Here, civil liberties are rights protected by the Constitution's First Amendment, especially free speech and association. The 1964 Civil Rights Act did not materially infringe these or any liberties, but set the course for dismantling a nationally entrenched, quasi-caste system that rather quickly dissolved. But the rise of anti-discrimination laws that followed shifted the balance between competing rights within the fabric of constitutional guarantees to interpretations and unreasonably zealous enforcement of new laws that now trump basic civil liberties. Outcomes are still being resolved.
All levels of American courts have held that eradicating discrimination is a "compelling interest" of government, never explaining why anti-discrimination laws have different status from other laws or why courts are authorized to abstract "egalitarian values" from any Amendment and do so based on shifting, intellectual fashion. Citizens mostly agree with the idea that government cannot be trusted to establish official orthodoxy on any issue, even when private speech is wrongheaded, because government has a natural tendency to suppress speech antithetical to its interests. And this is exactly what has occurred in anti-discrimination law and its policing.
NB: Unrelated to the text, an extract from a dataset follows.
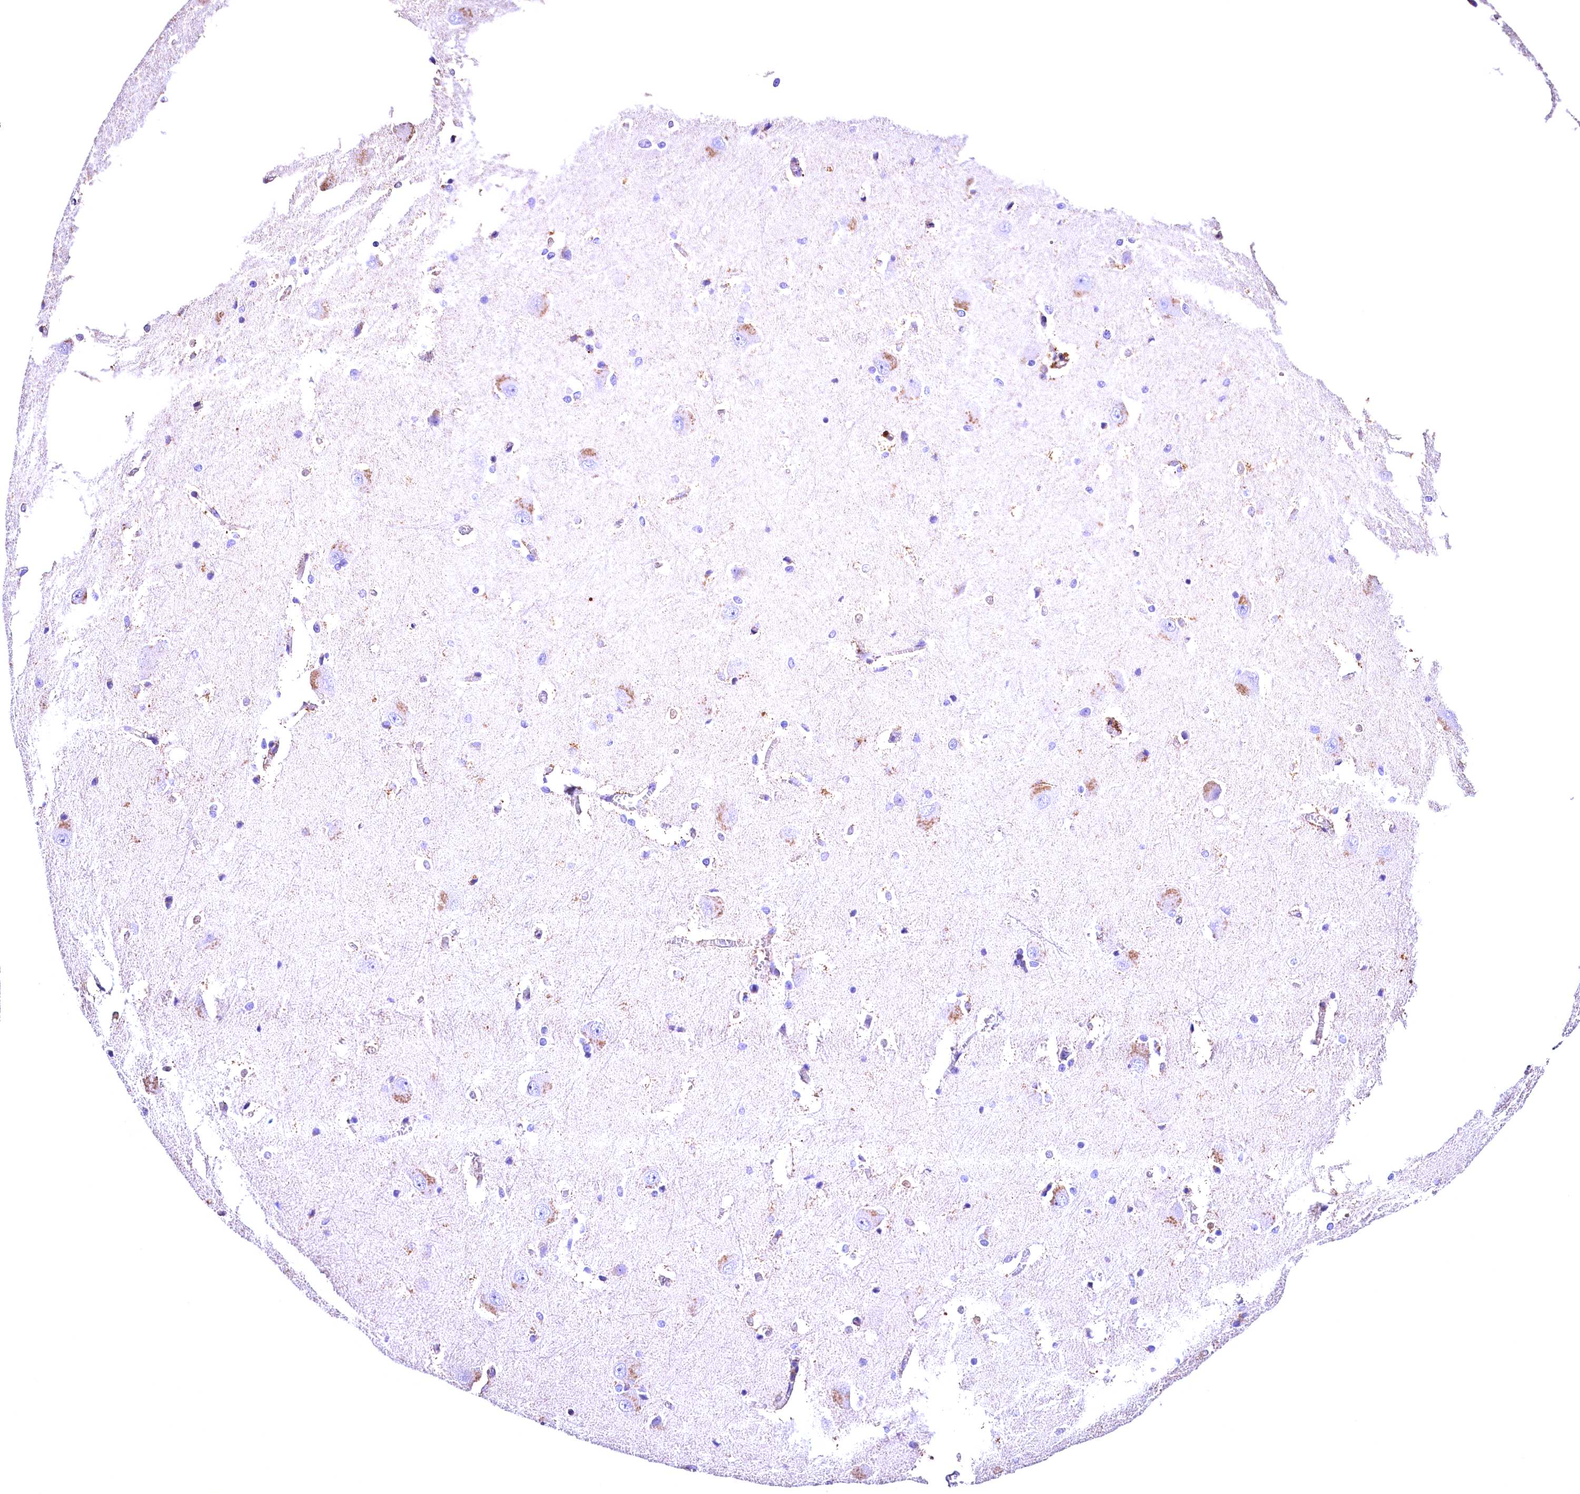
{"staining": {"intensity": "moderate", "quantity": "<25%", "location": "cytoplasmic/membranous"}, "tissue": "caudate", "cell_type": "Glial cells", "image_type": "normal", "snomed": [{"axis": "morphology", "description": "Normal tissue, NOS"}, {"axis": "topography", "description": "Lateral ventricle wall"}], "caption": "Moderate cytoplasmic/membranous protein staining is identified in approximately <25% of glial cells in caudate. Nuclei are stained in blue.", "gene": "ACAA2", "patient": {"sex": "male", "age": 37}}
For the public and private sector, the 1986 Supreme Court said that a hostile work environment exists when "the workplace is permeated with discriminatory intimidation, ridicule, and insult... that is sufficiently severe or pervasive to alter the conditions of the victim's employment." Result of this definition are that employers have no guidance, precedents, and no pervasive liability standards, and the evolving law and regulation has varied between governments at all levels. Further, government encourages complaints regarding racial, ethnic, and sexual harassment, especially in cases where defendants can be intimidated and serve as community examples. There are signs that the public is growing impatient with the corrosive effects of hostile work environment laws, but from the view of the businesses affected, expensive settlements are the normal route instead of prosecutions that dismiss frivolous suits and exact penalty for them. The Bernstein book cites examples that are outrageous beyond the realm of common sense or decency and presents conundrums such as these about a hostile work place and hiring practices.
- The law penalizes a view verbally expressed that "women are incapable of being good engineers" but not one that "women make excellent engineers."
- When an employer seeks to hire "best qualified employees," it discriminates against everyone else who did or did not seek that employment.
- When a Polish immigrant-owned firm hired workers only through word-of-mouth referrals, the EEOC forced the company to run paid want ads and pay "victims" not hired a total of $380,000. (Some "victims" were in jail during relevant times, ignored by EEOC. The employer was required to spent $400,000 additional to defend itself; upon bankruptcy, fifty jobs were lost.)
It is obvious that punishing expressions because they could create offense is but one beginning of totalitarian rule. Following are some conclusions on what Americans must do to return sanity and decorum to what is a shrinking horizon on our lives of liberty.
- It is better the public grow a thicker skin, and citizens are taught civil habits at home.
- It is necessary that penalties be defined and exacted for frivolous suits by plaintiffs and government law enforcers.
- The growth of federally enforced censorship and suppression of civil liberties must be countered by the legislative branches of government and not in courts influenced by political winds. The public mood for tolerance must be reflected by representatives of the people.
- Court should be forced by legislatures to assure the same status for anti-discrimination law as for all other laws, especially Amendment rights of civil liberties.
- The private sector, especially business and industry, where most such cases originate, must take the lead to counter this manifestation of bad government.
A society that undercuts civil liberties in pursuit of equality will achieve neither.